Truckin', Eyes of the World, and Let it Grow. These were songs that would

develop into major vehicles for intensifying the Grateful Dead sound,

especially when the band returned from its hiatus. But the jamming

intensity of these songs could not replace the exploratory dynamics of The

Other One as a vehicle for space exploration. Ironically, this is

reflected in the transformation of The Other One itself. After the hiatus,

The Other One became a more concentrated, compact jam-based song. Though

still introduced by the now familiar string of explosive bass chords from

Lesh, The Other One was now played through without the depth and attunement

to complex exploration that had been so important to the maturing of its

structure in the early 1970's. To the trained ear, this signaled major

changes in the band as a whole, and as the new sounds emerged, The Other

One was clearly assimilated into the resulting jam motifs, destined to

become just another song among songs. There would be a few stellar

versions along the way (most notably 7-17-76, 5-21-77, 11-01-77, 11-04-77,

11-05-77, 2-05-78, 8-13-79, 10-27-79, 12-05-79, 6-27-83, 8-19-89, 10-20-89,

and 5-06-90), but these were primarily a reflection of the shifting

emphasis from exploration to performance. The momentum of the show was now

driving the band, and the bus was caught in the vortex. The explosive

potential of the Quodlibet jam was especially prominent during the Fall

tours of 1977 and 1979, with some carefully developed approaches capped off

by a solid crescendo that could only peak the crowd meter (11-05-77,

8-13-79, and 12-05-79 stand out in this regard). By the early 1980's the

energy of the band was shifting to Fire on the Mountain, Shakedown, and the

rock and roll codas to the post-drums run of tunes.

II. The Mind Altering Experience Becomes Our Own

The 1969-73 musical development of The Other One (much like the

1969-70 versions of Dark Star) was remarkable for the affect it had on the

way people think and experience. On one level, the spacejams from this

period were drawing us out of the box into a space of attunement rich in

complexity and ambiguity. The intensive concentration required to follow a

maturing version of The Other One into Grateful Dead space was literally

"occupying" us.
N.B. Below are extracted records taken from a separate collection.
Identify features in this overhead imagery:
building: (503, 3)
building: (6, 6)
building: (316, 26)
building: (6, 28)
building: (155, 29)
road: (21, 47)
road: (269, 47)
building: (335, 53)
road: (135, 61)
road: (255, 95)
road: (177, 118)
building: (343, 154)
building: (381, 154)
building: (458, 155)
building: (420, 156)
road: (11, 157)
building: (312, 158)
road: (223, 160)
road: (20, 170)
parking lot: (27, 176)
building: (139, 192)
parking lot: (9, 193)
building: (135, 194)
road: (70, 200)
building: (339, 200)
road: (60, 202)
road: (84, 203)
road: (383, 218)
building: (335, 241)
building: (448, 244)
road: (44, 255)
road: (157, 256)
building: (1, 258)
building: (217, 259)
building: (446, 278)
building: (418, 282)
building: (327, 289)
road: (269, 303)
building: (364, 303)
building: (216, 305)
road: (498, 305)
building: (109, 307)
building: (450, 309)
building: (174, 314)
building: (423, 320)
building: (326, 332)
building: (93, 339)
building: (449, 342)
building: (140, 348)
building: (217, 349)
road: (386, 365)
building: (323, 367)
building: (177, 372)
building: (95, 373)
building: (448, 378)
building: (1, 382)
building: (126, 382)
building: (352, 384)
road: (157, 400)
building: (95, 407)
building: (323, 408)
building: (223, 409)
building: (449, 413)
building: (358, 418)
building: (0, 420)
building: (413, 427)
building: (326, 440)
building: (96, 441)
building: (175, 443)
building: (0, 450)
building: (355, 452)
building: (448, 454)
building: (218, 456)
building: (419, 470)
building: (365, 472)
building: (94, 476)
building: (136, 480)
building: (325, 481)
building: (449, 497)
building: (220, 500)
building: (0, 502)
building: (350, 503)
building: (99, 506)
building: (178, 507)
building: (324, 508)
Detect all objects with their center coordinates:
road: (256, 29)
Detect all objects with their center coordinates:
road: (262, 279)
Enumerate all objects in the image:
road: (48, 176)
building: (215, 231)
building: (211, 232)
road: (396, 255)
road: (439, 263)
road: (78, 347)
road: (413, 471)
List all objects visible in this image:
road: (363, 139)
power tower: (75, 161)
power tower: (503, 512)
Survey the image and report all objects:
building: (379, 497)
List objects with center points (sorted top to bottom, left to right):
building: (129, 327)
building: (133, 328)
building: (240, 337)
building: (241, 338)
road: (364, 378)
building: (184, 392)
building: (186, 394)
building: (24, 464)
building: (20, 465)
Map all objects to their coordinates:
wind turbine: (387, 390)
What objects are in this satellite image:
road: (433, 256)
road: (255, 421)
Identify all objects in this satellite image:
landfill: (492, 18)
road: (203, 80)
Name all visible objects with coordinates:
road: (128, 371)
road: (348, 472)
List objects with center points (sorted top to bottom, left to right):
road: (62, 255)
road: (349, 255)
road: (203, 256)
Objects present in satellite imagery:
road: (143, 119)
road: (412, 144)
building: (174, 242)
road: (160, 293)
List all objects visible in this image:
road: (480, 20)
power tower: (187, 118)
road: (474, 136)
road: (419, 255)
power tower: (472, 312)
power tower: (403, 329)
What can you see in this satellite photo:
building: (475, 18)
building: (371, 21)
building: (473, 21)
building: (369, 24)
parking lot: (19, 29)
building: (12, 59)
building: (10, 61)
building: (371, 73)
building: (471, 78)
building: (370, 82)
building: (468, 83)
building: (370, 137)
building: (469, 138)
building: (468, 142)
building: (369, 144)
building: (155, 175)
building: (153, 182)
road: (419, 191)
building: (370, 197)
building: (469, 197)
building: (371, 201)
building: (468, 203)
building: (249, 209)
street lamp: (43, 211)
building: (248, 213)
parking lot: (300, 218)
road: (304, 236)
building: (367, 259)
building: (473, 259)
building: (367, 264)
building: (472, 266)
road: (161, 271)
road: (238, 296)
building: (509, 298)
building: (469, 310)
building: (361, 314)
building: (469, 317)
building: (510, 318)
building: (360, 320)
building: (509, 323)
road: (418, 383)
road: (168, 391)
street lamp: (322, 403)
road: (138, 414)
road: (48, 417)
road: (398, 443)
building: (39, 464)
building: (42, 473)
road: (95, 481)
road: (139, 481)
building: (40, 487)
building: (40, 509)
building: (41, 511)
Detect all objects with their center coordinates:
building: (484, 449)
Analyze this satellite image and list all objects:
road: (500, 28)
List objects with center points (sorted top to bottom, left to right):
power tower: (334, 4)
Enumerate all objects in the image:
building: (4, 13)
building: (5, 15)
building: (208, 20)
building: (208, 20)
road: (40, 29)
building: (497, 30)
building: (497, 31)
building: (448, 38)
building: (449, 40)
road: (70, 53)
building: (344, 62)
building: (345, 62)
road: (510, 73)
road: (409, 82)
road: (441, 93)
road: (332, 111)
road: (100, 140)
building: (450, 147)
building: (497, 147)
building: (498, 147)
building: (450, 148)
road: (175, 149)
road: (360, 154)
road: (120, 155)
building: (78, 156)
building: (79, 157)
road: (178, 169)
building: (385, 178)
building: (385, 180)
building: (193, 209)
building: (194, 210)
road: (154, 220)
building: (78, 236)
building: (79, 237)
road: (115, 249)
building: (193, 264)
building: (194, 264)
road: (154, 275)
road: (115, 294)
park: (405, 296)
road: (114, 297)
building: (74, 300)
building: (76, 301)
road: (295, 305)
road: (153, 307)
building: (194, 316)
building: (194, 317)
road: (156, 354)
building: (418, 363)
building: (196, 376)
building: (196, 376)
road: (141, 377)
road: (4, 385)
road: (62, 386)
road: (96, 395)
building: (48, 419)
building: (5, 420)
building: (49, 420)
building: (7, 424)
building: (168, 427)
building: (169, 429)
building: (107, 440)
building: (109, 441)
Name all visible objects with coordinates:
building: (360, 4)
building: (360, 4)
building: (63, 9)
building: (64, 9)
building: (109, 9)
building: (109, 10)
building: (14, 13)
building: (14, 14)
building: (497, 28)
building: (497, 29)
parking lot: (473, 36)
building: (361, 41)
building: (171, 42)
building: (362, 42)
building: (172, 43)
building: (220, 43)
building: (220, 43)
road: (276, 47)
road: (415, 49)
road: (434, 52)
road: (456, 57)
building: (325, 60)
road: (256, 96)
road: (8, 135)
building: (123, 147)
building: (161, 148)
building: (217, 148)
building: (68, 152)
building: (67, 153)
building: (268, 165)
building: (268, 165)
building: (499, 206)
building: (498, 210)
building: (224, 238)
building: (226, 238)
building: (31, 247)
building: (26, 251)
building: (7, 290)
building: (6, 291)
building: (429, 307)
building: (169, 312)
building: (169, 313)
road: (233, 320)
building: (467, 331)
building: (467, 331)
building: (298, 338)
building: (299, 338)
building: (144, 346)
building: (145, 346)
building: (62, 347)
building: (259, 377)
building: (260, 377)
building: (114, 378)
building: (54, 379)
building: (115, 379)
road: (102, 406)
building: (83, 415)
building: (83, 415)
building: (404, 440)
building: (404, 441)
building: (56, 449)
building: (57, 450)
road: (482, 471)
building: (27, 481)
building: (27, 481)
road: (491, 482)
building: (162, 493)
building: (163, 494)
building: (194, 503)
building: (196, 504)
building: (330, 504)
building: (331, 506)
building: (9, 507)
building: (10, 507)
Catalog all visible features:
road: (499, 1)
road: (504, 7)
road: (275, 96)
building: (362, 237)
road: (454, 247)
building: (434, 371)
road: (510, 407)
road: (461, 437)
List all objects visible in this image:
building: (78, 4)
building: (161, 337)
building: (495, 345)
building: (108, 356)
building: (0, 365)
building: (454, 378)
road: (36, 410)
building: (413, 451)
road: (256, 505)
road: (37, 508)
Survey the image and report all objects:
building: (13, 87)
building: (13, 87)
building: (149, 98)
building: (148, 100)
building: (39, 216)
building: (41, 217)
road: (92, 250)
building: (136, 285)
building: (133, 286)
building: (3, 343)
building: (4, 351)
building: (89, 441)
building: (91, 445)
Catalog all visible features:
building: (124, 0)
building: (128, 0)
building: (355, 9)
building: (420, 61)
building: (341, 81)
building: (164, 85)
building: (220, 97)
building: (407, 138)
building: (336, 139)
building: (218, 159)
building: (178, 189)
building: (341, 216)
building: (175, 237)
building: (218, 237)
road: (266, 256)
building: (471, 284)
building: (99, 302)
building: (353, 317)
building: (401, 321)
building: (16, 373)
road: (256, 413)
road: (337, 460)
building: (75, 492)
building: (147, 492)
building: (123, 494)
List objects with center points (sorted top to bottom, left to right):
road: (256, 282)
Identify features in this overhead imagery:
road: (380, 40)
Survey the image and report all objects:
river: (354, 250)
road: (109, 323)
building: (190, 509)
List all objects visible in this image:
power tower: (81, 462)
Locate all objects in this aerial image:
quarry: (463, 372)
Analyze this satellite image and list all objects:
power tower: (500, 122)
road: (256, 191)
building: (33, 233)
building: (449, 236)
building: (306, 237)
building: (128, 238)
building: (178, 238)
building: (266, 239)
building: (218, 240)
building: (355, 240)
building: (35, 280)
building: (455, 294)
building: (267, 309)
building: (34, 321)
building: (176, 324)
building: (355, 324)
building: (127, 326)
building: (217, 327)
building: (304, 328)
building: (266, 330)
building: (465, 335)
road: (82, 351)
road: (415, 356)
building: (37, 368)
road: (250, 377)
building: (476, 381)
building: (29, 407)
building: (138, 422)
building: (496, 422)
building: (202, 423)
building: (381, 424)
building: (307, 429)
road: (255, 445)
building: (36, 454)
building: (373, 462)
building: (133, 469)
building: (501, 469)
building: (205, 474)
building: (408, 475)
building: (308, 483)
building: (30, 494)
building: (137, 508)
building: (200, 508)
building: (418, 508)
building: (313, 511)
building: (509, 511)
In the process, it played a remarkable role in

transforming our capacity to reflect on who we were becoming, what we were

experiencing in our lives, and what to make of our surrounding world. The

crucial element of this experience was being caught in the present without

the mediating interlude of language. When the band was on, we were on.

Being "on" meant living in a mindspace subtended by the musical interplay.

It meant being caught in animated suspension at the intersection of a

steady run of highly punctuated, often exploratory bass notes and a wild,

sometimes eerie cataclysm of high-end guitar notes, often played out

against an ethereal jazz background of percussion, keyboards and Weir's

exploratory, often discordant, guitar riffs. From the spring of 1969

through the summer of 1973, The Other One was a stellar vehicle for

transporting us to this magical space.